Ces mesures de protection secrètes, qui ralentissaient ou bloquaient certaines requêtes de manière inattendue, n'avaient pas été divulguées lors du lancement du modèle. Anthropic a indiqué que cette décision avait été motivée par la crainte que des entreprises rivales n'exploitent Claude Fable 5 pour créer des systèmes concurrents sans investir dans leur propre développement.
Une dissimulation qui suscite la controverse
La révélation de ces garde-fous a déclenché une vague de critiques de la part de la communauté des chercheurs en IA et des utilisateurs. Beaucoup ont estimé que cette pratique trompait les utilisateurs et entravait la recherche légitime. La controverse a été amplifiée par le contexte du lancement : Claude Fable 5 est une version bridée de Claude Mythos, le modèle le plus avancé de l'entreprise. Cette version allégée a été mise à disposition du public pour une période limitée, dans le but affiché de permettre à un large public d'expérimenter les capacités de l'IA.
Anthropic a précisé que les garde-fous cachés n'étaient pas liés à la sécurité ou à l'éthique, mais uniquement à la protection de la propriété intellectuelle. L'entreprise a reconnu une erreur de jugement et s'est engagée à rendre ces mesures de protection « aussi visibles que les autres mesures de sécurité » à l'avenir.
Une promesse de transparence
Dans son communiqué, la direction d'Anthropic a souligné que la volonté de protéger son travail ne justifiait pas le manque de transparence. « Nous avons cherché à protéger notre investissement, mais la manière dont nous l'avons fait n'était pas à la hauteur de nos valeurs de transparence », a déclaré un porte-parole de l'entreprise. La société a promis que toute future limitation de ses modèles, qu'elle soit liée à la sécurité, à l'éthique ou à la propriété intellectuelle, serait clairement signalée et expliquée aux utilisateurs.
Cette affaire intervient alors qu'Anthropic est en pleine compétition avec d'autres géants de l'IA, comme OpenAI et Google, pour dominer le marché. La pression commerciale est forte et la tentation de protéger ses innovations est compréhensible. Cependant, les critiques estiment que cette approche pourrait nuire à la confiance du public et à la collaboration scientifique, essentielles à l'avancement du domaine.

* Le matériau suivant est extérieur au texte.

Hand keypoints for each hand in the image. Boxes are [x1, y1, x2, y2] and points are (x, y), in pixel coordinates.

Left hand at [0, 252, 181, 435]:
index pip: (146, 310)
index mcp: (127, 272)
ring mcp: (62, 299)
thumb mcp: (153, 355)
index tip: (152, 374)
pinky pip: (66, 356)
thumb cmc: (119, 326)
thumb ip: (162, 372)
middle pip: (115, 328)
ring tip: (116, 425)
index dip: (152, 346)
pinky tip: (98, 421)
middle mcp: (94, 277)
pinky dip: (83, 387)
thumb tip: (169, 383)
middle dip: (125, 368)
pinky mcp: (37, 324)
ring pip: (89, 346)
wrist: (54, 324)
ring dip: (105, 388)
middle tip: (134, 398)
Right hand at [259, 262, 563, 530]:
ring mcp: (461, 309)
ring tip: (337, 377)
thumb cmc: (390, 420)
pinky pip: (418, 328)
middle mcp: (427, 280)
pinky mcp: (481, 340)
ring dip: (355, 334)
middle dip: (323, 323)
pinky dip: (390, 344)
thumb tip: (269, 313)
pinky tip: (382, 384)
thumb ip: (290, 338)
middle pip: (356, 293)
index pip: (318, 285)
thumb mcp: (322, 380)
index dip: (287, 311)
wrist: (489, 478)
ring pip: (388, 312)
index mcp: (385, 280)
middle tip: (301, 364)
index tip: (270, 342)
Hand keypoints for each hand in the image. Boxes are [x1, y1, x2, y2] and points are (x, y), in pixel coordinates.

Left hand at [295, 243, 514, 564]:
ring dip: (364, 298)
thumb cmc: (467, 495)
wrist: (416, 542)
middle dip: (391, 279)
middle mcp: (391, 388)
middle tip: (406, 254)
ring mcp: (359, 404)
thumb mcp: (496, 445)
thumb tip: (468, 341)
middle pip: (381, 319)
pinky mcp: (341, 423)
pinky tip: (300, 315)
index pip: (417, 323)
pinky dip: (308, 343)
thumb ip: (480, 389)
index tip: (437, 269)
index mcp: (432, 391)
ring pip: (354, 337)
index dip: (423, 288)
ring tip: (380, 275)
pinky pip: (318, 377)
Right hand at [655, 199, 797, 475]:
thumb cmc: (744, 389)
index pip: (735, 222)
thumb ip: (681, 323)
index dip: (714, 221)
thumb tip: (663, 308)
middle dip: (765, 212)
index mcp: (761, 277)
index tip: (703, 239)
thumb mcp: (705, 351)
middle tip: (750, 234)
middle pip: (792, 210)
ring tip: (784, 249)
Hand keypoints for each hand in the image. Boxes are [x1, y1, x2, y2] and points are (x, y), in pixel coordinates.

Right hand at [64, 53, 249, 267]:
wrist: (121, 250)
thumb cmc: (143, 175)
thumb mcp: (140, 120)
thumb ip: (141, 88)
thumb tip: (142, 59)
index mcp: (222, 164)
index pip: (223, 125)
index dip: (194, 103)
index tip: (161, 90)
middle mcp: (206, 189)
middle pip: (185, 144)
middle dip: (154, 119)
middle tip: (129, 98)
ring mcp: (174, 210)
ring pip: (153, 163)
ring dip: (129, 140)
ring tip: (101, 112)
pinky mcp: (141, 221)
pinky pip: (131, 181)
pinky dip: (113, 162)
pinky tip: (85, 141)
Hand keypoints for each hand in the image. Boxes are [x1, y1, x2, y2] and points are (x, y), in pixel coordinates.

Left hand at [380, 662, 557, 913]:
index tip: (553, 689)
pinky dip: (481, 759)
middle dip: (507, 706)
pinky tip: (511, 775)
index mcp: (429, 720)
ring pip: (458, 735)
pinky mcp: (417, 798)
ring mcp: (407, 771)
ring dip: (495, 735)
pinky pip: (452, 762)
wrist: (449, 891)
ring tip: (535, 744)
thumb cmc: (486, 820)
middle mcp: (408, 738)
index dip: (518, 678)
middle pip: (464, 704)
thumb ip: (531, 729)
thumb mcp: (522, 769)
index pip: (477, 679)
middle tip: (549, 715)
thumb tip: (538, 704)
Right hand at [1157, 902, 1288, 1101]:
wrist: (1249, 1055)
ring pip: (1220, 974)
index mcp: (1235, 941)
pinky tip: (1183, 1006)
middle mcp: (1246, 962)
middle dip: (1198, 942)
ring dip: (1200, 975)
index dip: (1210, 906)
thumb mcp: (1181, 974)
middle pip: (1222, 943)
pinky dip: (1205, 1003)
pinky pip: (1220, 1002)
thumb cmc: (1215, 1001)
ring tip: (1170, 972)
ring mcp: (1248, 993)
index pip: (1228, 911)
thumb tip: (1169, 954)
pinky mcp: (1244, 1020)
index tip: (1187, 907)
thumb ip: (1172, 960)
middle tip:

Un impact sur l'écosystème de la recherche
La communauté scientifique a exprimé son inquiétude quant à l'impact de ces pratiques sur la reproductibilité des expériences et la validation des résultats. Des chercheurs ont signalé que les garde-fous invisibles pouvaient fausser les benchmarks et rendre difficile l'évaluation réelle des capacités du modèle. Certains appellent à une régulation plus stricte de la manière dont les entreprises d'IA publient leurs modèles, exigeant une divulgation complète de toutes les limitations, qu'elles soient techniques, commerciales ou sécuritaires.
L'épisode rappelle les débats récurrents autour de l'open source et de l'ouverture des modèles d'IA. Si la protection de la propriété intellectuelle est légitime, les méthodes employées par Anthropic ont ravivé les tensions entre innovation commerciale et transparence scientifique. La promesse de la société de faire preuve de davantage de clarté à l'avenir sera donc scrutée de près.